We started combining omega 3 mixtures with cancer drugs. The first one we started with was doxorubicin, which at that time was almost standardly used in all treatment of breast cancer. We found that one of these omega-3 fatty acids, DHA, increased the effectiveness of the drug.

That was very exciting. Saying, "wow, you know it increases how these drugs work." Then we moved to docetaxel, because there had been a lot of concern about doxorubicin causing cardiovascular complications for women, and we found that it improves docetaxel's effectiveness too.

We tested some of the traditional animal models with human tumours in them, and it reduced the tumour on its own, but it also increased the efficacy of the drug. So we began talking to oncologists about how this could be used to help patients.

Some of the hardest-to-treat breast cancers are the triple negative breast cancers. They do not have a drug target and become drug resistant very quickly, so women who are diagnosed with this form of cancer are usually offered what's called neoadjuvant therapy. They get cycles of chemotherapy prior to surgical removal, and at the Cross Cancer Institute they often are treated with docetaxel. We thought that this type of breast cancer would be a logical one to study because the prognosis isn't very good and the drug isn't super effective.

We've tested it now in an animal model with two different types of triple negative human tumours, and both times it worked so well that we got 50 per cent smaller tumours when we added the omega 3, DHA, compared to a North American fat mixture in our control models. We are now moving to a clinical trial that we hope will begin in January, 2019.

Q: Would this be a relatively low-cost or easy thing to implement into our health-care system?

It would be very inexpensive. The supplement, even if it was custom-made for this, is really not expensive. And if it does improve the effectiveness of the drug, we may actually be able to reduce the need for other expensive treatments. So if we can actually reduce the number of cycles of chemotherapy women need, or reduce their overall contact with the health-care system, that would be a huge savings.

Q: How does working with CRINA help enable this research?

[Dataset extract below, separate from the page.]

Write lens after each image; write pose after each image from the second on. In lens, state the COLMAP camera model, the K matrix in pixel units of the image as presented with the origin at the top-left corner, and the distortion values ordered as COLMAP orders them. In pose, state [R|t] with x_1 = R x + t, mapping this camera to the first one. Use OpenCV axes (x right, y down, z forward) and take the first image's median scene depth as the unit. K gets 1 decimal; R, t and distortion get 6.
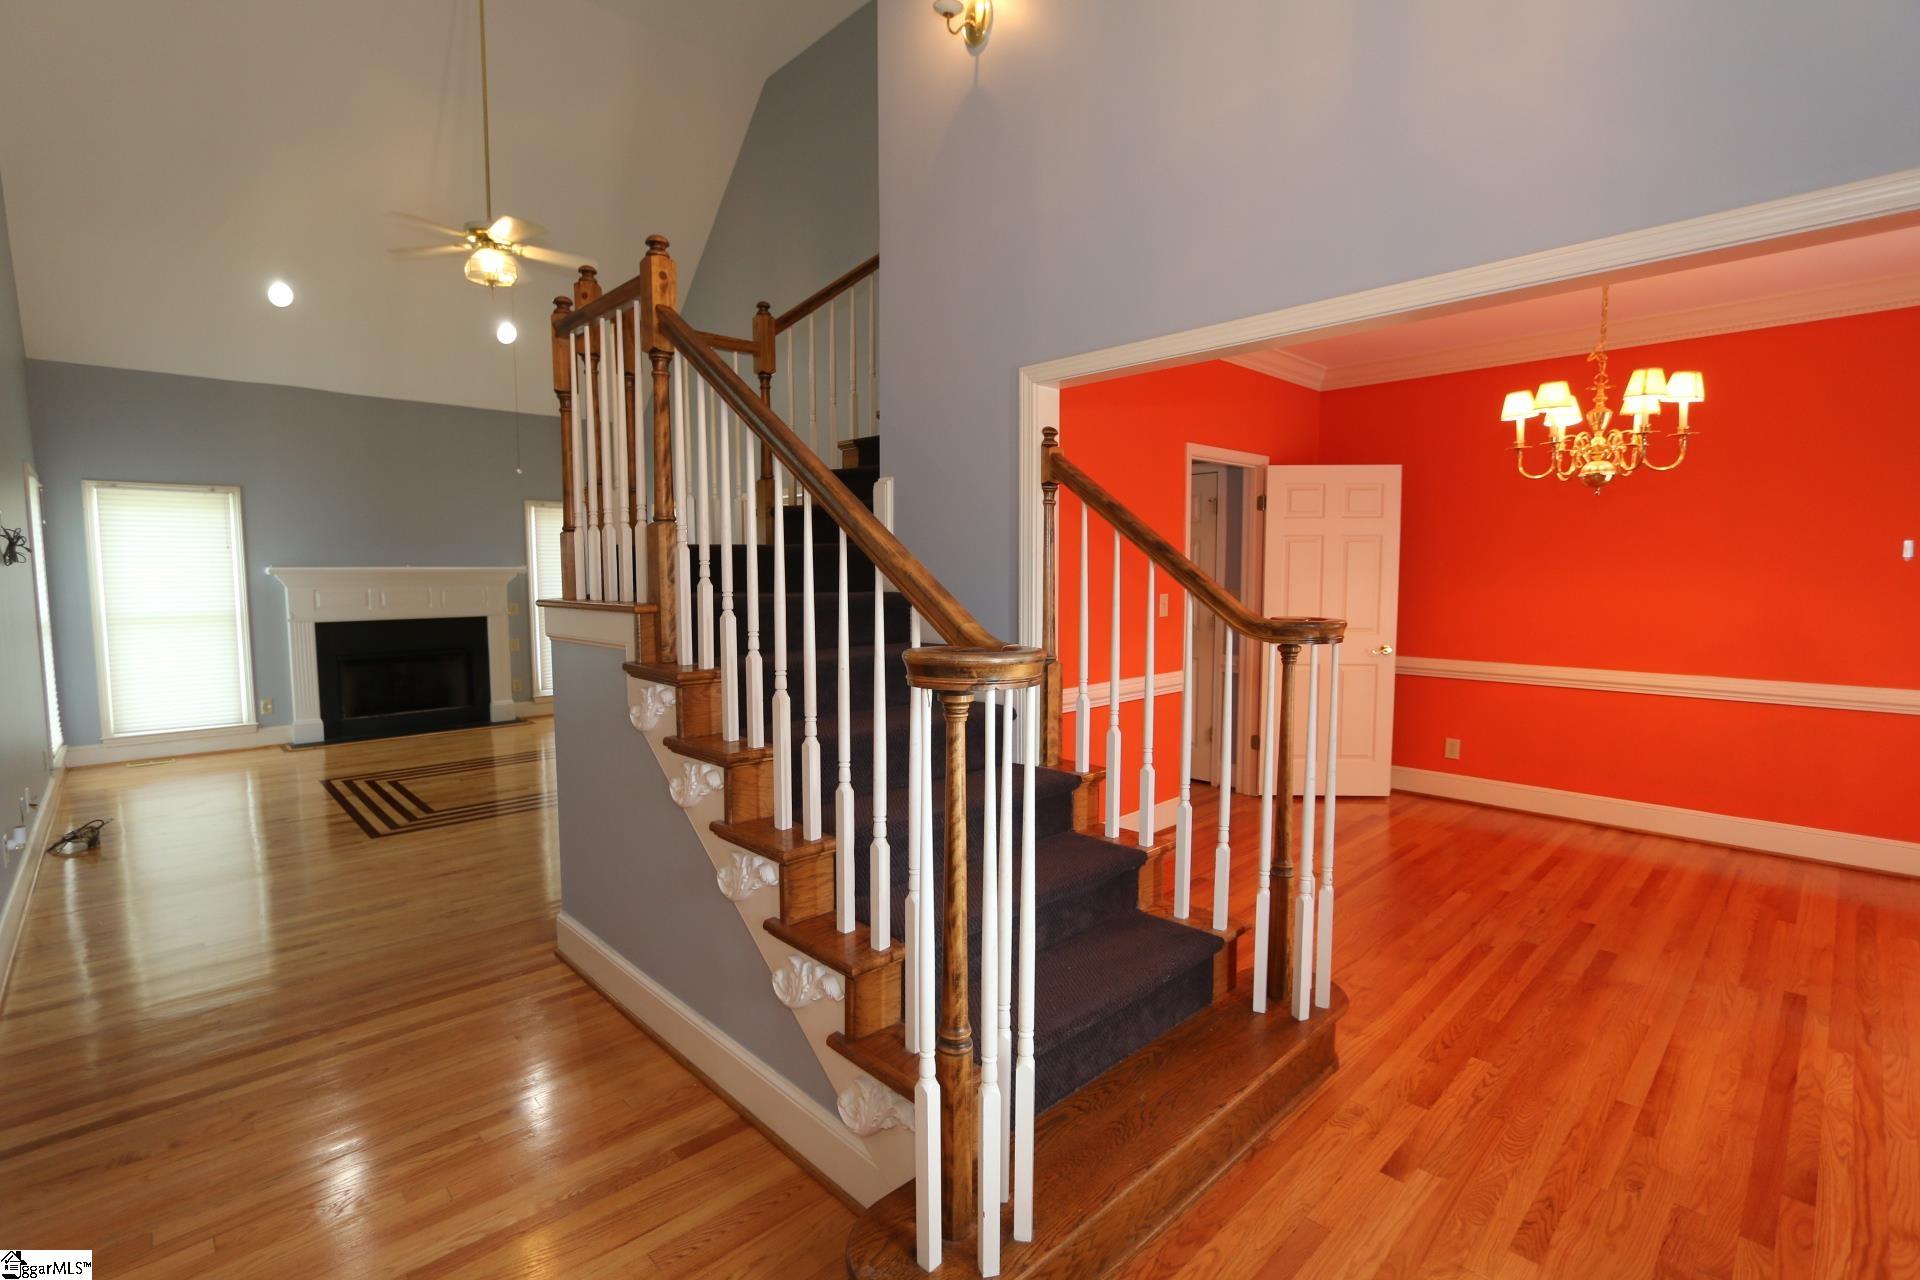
lens RADIAL K [[879.8, 0, 952.8], [0, 879.8, 642.0], [0, 0, 1]] dist [-0.015141, 0.000961]
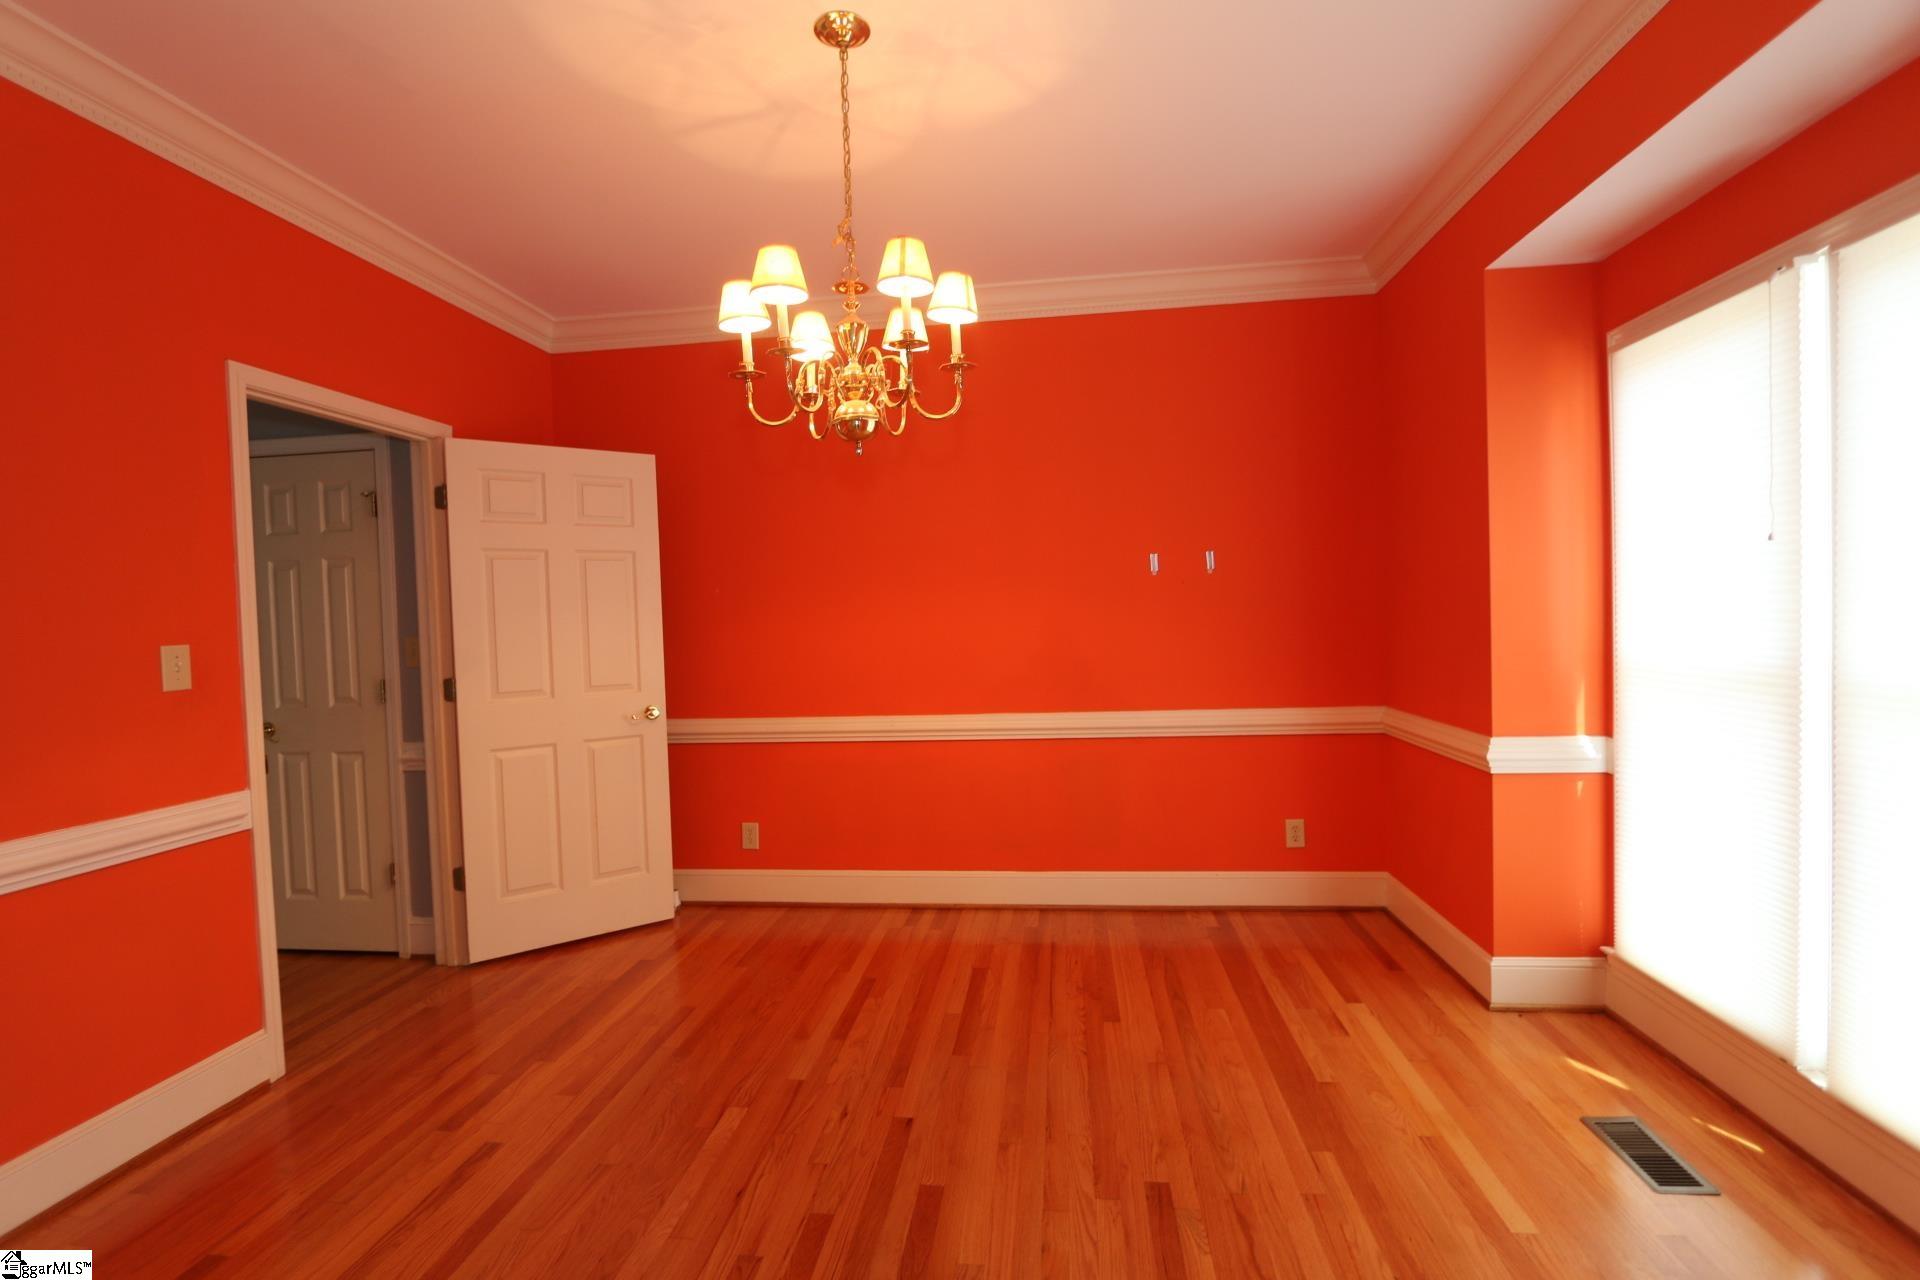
lens RADIAL K [[879.8, 0, 952.8], [0, 879.8, 642.0], [0, 0, 1]] dist [-0.015141, 0.000961]
pose [[0.777273, -0.040101, 0.627884, 0.331895], [0.081153, 0.996020, -0.036848, -0.002785], [-0.623907, 0.079595, 0.777434, 0.405963]]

I think CRINA has helped bring people together-to help understand who else is on campus and how we can combine our efforts. I had long time collaborations with John Mackey and Kerry Courneya which pre-dated CRINA, but I didn't know Lynne Postovit in the Department of Oncology, now CRINA co-director, for example, and we've worked with Lynne to do the really novel and important work in her unique animal model where we can study a women's tumour that we transplant into an animal. We just started some collaborations with her on ovarian cancer, another really hard-to-treat cancer in women.


It's helped us all build working relationships so ideas and even data can be shared more widely.

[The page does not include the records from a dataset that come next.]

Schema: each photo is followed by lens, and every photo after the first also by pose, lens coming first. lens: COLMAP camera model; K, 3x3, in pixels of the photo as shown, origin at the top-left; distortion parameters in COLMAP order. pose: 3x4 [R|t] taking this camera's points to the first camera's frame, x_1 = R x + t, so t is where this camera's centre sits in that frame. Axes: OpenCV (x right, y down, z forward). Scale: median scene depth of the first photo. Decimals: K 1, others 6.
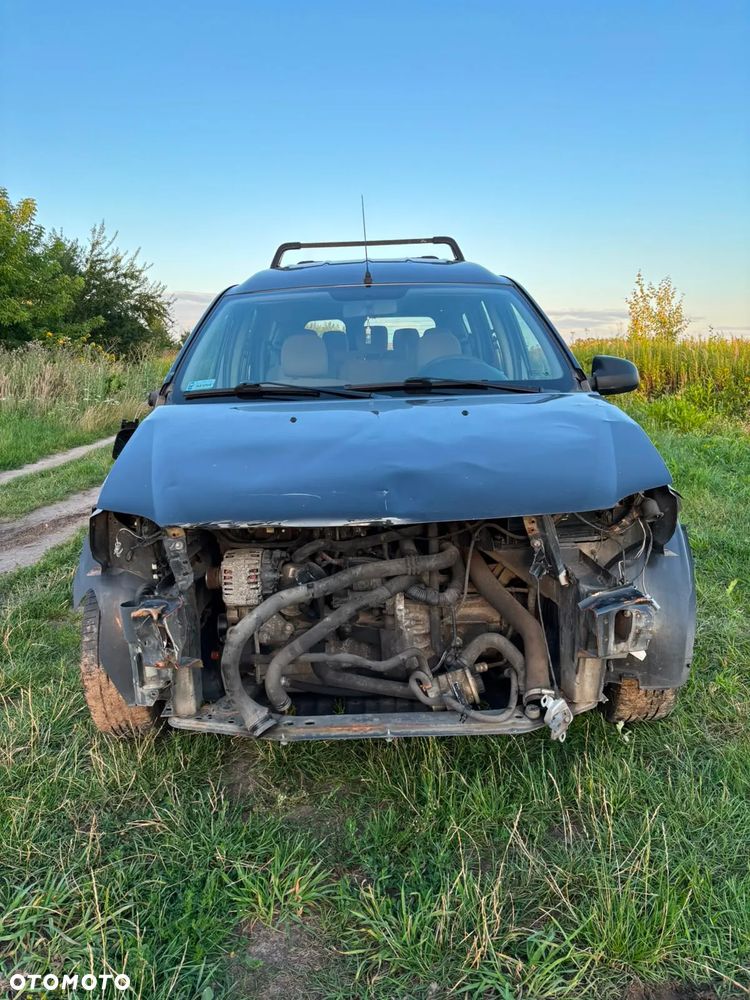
lens RADIAL K [[754.6, 0, 376.9], [0, 754.6, 496.0], [0, 0, 1]] dist [0.047836, -0.057883]
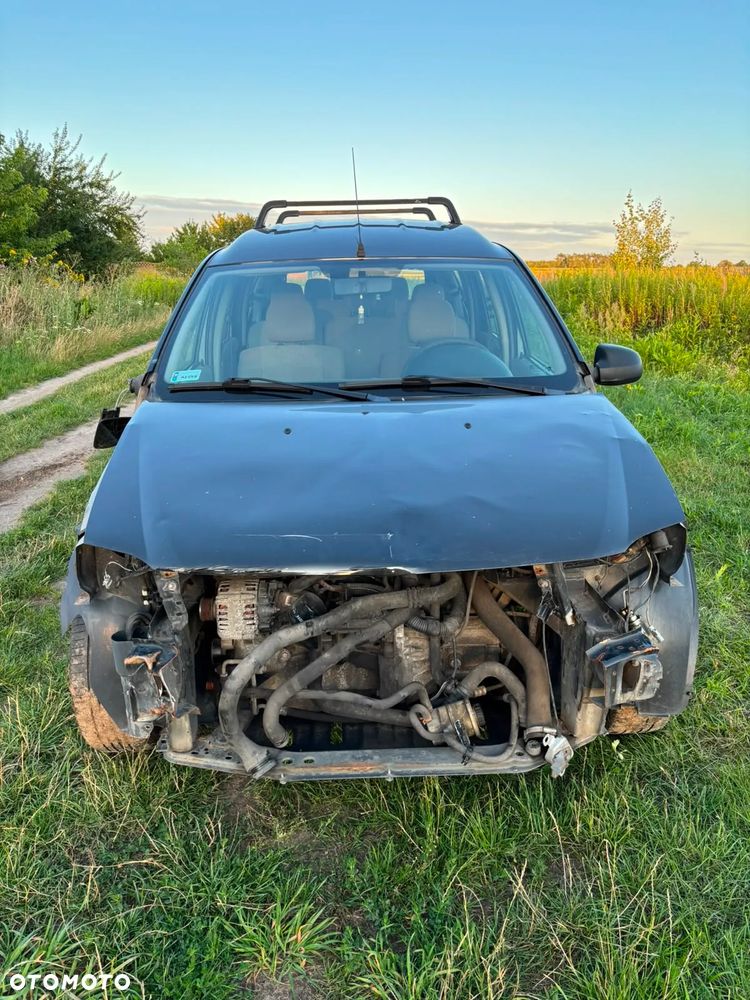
lens RADIAL K [[754.0, 0, 374.7], [0, 754.0, 495.0], [0, 0, 1]] dist [0.044735, -0.052358]
pose [[0.999549, 0.006917, 0.029235, -0.031073], [-0.010045, 0.994071, 0.108264, -0.137702], [-0.028312, -0.108509, 0.993692, 0.050736]]
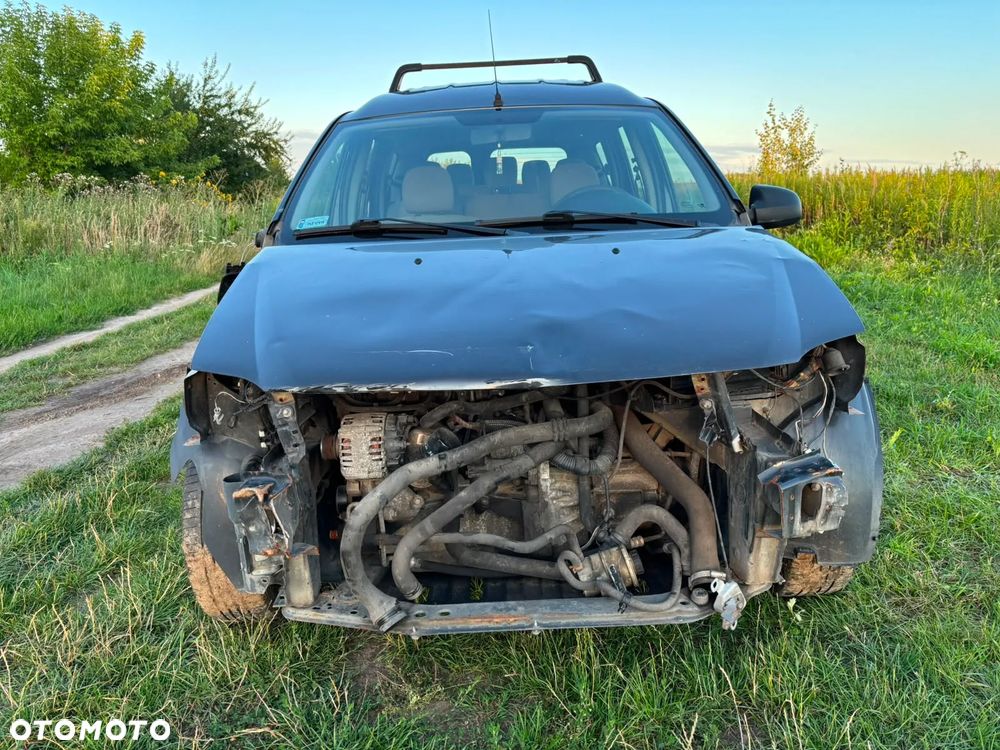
lens RADIAL K [[754.6, 0, 505.9], [0, 754.6, 378.4], [0, 0, 1]] dist [0.047836, -0.057883]
pose [[0.999909, -0.012399, 0.005253, -0.017459], [0.012085, 0.998349, 0.056146, -0.015739], [-0.005940, -0.056077, 0.998409, 0.133600]]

CRINA is still in its early stages, but I think it's made all of us realize that we have a bigger community and we have models and skills that can be combined. But that trust and that relationship has to start in little projects before you can come together and understand how everybody does their science, what they do and what's important to them.

Q: What would you want the general public to know about omega 3's?

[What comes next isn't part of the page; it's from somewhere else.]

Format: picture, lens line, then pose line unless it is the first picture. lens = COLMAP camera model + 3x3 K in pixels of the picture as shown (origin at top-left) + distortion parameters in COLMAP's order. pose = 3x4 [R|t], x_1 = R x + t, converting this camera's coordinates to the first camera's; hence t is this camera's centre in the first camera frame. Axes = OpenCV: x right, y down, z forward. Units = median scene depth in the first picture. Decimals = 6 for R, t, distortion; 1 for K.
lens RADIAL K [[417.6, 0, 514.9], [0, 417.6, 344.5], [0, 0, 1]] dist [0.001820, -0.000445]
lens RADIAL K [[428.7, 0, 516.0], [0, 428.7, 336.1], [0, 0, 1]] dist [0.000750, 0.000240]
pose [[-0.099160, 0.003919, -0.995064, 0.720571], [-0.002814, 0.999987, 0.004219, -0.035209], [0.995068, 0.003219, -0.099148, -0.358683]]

Most people will be thinking about prevention. And the evidence is really compelling that it can prevent all experimental forms of cancer and reduce the growth if you put a human tumour into an animal, and feed the animal diets that have the long chain polyunsaturated omega-3 fatty acids supplemented in it.

In humans, research consistently shows that people who consume more omega 3's in their diets have a lower risk of cancer. In the past that basically meant eating diets that had lots of fish. Countries that eat a lot of fatty fish have lower risk of breast cancer, such as Japan. There is really compelling prevention data. But now with better supplements it can be taken at a much higher concentration than eating fish alone, we just haven't figured out the dose.

I don't see a reason not to take omega 3's. And for people who are vegans, there are vegan sources, so taking omega 3 fatty acids doesn't mean only eating fish and taking fish oil capsules.